In the United States, SQF is administered by the Food Marketing Institute (FMI), the leading trade organization for food retailers. FMI maintains a database of SQF-certified food manufacturers for its retailer members. It also hosts an annual Safe Quality Food International Conference to introduce new safety- and quality-related technologies, tools, and potential partners.
Sarah Malenich, the SQF Institute’s senior manager for sales and marketing notes:
“Obtaining SQF certification isn’t just about protecting consumers, food service providers, and retailers. It’s also about protecting the producers themselves. SQF Certification not only gives growers assurances that the food they’re selling has been produced to the highest possible standards, it also puts their contact information in an instantly accessible database that retail and foodservice buyers around the world can look to for suppliers they can trust.”
The SQF program operates on three levels. Level 1 is the most basic; it is appropriate for operations with inherently low levels of risk and is not recognized by GFSI. Level 2, unlike Level 1, incorporates elements of the HACCP approach (Hazard Analysis of Critical Control Points) and is the most common level. Level 3, the most advanced, incorporates elements of quality management with food safety management.
All manufacturers must meet certain basic requirements for a HACCP-compatible Level 2 operation. These include (but are not limited to): management commitment, documented control and records, approved suppliers, corrective and preventive action, internal audits, validation and verification, and recall or withdrawal strategies.
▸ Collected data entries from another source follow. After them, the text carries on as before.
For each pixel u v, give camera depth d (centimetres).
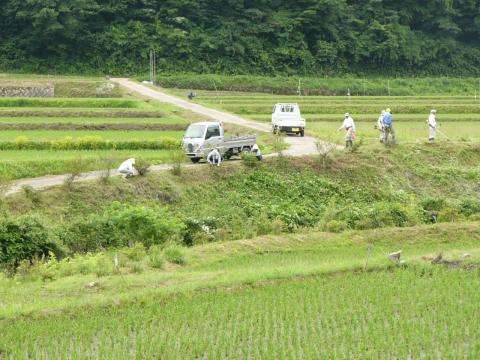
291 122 9288
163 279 4194
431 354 3159
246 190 6950
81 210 5903
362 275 4281
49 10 18800
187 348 3200
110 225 5481
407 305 3734
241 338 3319
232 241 5400
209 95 17350
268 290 3978
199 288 3994
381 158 7981
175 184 6625
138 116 10906
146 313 3581
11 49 19712
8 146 7794
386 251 5391
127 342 3256
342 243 5606
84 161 6412
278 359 3091
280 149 7556
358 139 8781
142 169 6569
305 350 3170
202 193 6712
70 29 19400
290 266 4519
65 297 3862
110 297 3781
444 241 5794
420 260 4559
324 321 3500
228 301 3778
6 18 19950
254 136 7706
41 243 4947
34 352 3142
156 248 5091
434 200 6825
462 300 3825
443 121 12794
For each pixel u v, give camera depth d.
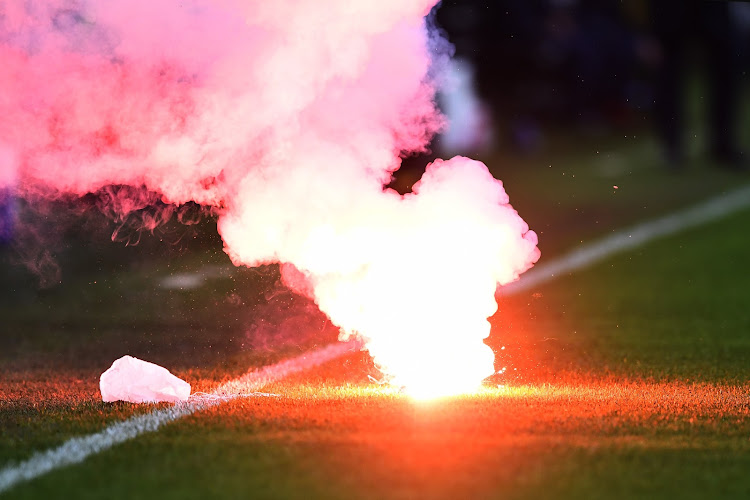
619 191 80.19
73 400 24.58
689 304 42.31
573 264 53.78
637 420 21.16
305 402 23.20
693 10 87.31
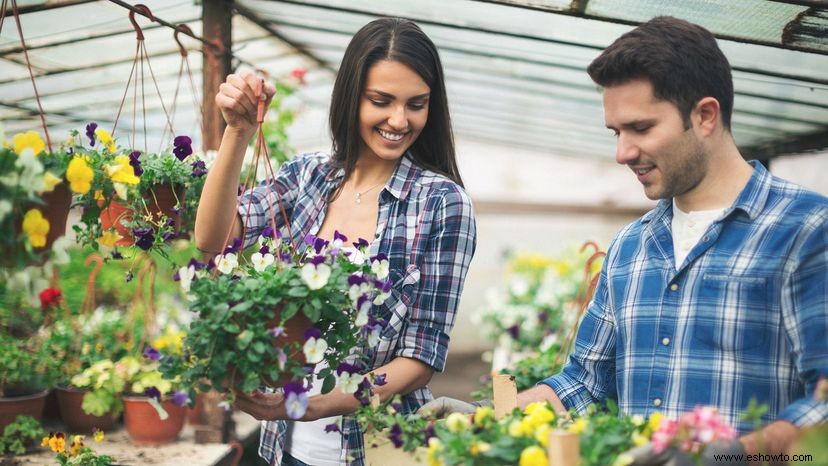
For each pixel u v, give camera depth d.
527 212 12.66
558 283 5.71
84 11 3.00
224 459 3.31
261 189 2.02
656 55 1.43
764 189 1.52
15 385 3.33
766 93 3.06
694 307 1.53
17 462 2.96
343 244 1.88
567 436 1.20
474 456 1.26
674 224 1.63
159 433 3.36
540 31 2.96
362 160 1.94
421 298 1.81
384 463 1.53
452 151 1.96
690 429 1.21
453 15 3.01
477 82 4.52
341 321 1.60
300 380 1.57
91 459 2.84
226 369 1.51
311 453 1.84
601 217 14.91
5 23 3.04
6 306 3.23
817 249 1.42
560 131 5.74
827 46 2.30
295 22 3.72
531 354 4.89
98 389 3.31
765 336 1.46
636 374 1.60
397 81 1.77
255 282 1.52
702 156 1.50
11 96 4.03
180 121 4.99
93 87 4.05
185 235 2.27
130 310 4.00
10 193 1.41
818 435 1.08
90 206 1.83
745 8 2.15
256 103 1.72
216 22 3.26
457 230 1.83
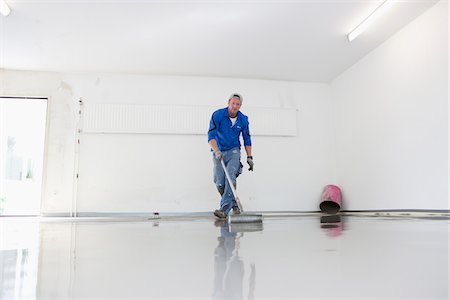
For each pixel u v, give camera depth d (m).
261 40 4.41
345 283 0.57
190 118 5.34
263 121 5.52
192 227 2.23
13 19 3.88
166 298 0.49
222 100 5.55
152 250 1.03
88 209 5.03
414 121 3.79
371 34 4.20
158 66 5.17
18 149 5.46
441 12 3.44
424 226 1.97
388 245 1.07
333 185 5.43
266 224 2.46
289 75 5.55
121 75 5.39
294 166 5.56
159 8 3.70
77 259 0.86
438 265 0.72
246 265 0.74
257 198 5.38
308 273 0.65
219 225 2.46
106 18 3.89
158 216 4.95
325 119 5.78
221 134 3.45
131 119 5.22
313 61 5.05
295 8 3.69
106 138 5.20
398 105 4.08
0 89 5.12
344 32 4.20
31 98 5.18
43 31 4.16
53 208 4.97
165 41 4.43
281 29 4.13
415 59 3.80
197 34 4.26
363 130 4.84
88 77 5.32
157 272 0.68
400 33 4.07
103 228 2.31
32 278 0.63
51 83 5.24
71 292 0.52
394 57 4.18
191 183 5.27
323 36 4.30
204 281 0.59
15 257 0.91
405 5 3.56
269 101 5.68
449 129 3.30
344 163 5.36
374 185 4.54
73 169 5.08
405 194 3.90
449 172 3.28
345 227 2.01
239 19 3.91
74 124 5.17
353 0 3.55
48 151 5.08
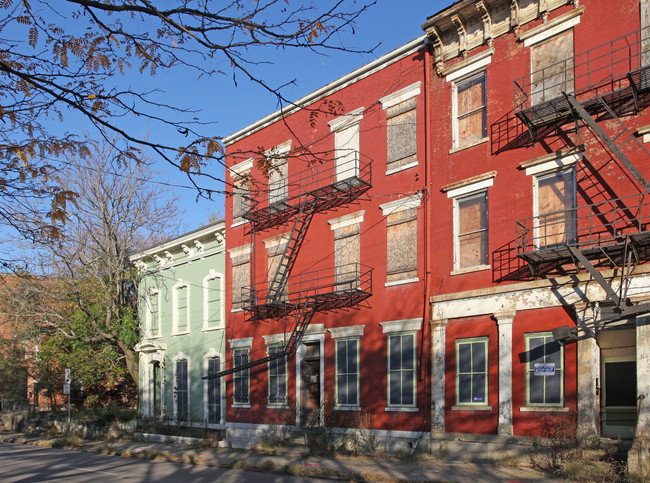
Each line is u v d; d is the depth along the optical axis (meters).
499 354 14.45
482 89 16.28
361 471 13.53
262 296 21.95
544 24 14.87
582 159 13.68
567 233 13.79
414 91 17.83
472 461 14.23
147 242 33.06
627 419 12.57
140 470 15.70
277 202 20.58
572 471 11.30
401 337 16.97
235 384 23.05
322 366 19.19
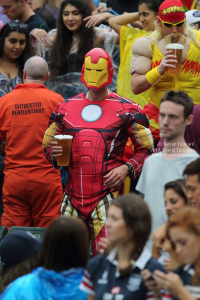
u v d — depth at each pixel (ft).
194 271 23.07
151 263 23.58
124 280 23.65
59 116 41.04
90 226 39.73
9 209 47.93
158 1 51.96
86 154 39.32
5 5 60.39
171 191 28.02
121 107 40.16
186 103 31.22
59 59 55.62
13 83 55.21
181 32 43.73
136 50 45.24
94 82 39.50
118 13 61.36
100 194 39.37
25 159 46.93
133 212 23.68
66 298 24.54
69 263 25.26
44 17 65.46
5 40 54.60
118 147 40.16
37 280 24.53
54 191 47.21
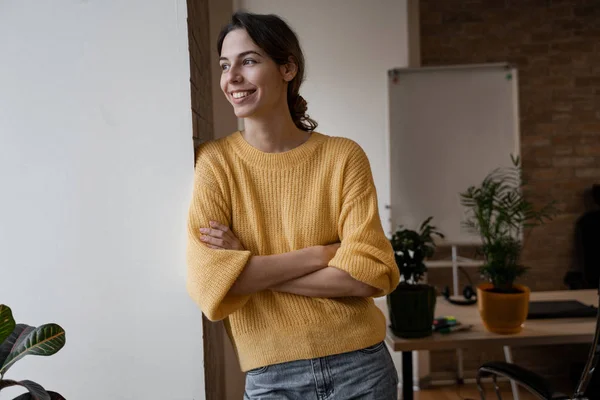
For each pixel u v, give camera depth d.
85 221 1.38
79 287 1.38
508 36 3.41
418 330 1.90
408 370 2.00
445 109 3.23
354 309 1.25
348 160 1.28
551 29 3.41
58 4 1.34
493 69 3.23
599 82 3.44
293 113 1.36
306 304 1.23
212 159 1.27
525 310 1.92
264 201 1.26
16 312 1.37
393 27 3.24
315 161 1.28
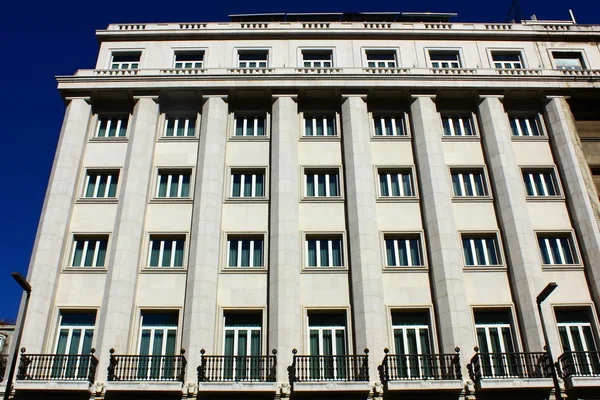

As retailers insist on SQF-certified products from manufacturers, the manufacturers are also requiring SQF certification from suppliers, including packaging suppliers. Food packaging has its own “module” within the industry-specific set of modules that further define SQF requirements.
CDF Corp. has achieved Level 2 SQF certification for the drum and pail liners, intermediate bulk container liners, bag-in-box liners and other flexible packaging manufactured at both of its facilities. Containers used as retail packages, like bag-in-box, would have to have SQF certification to be used at an SQF food manufacturing facility. Managers of such facilities might well insist on its suppliers using SQF-certified packaging, such as IBC liners, for their ingredients.
To maintain its SQF certification, CDF has 30 quality and safety programs in place, including: document control, monthly management audits, pest control, chemical control, training, quality control, customer quality/complaint management, traceability, hold and release protocol, handling of glass and brittle plastics, sanitation, and maintenance.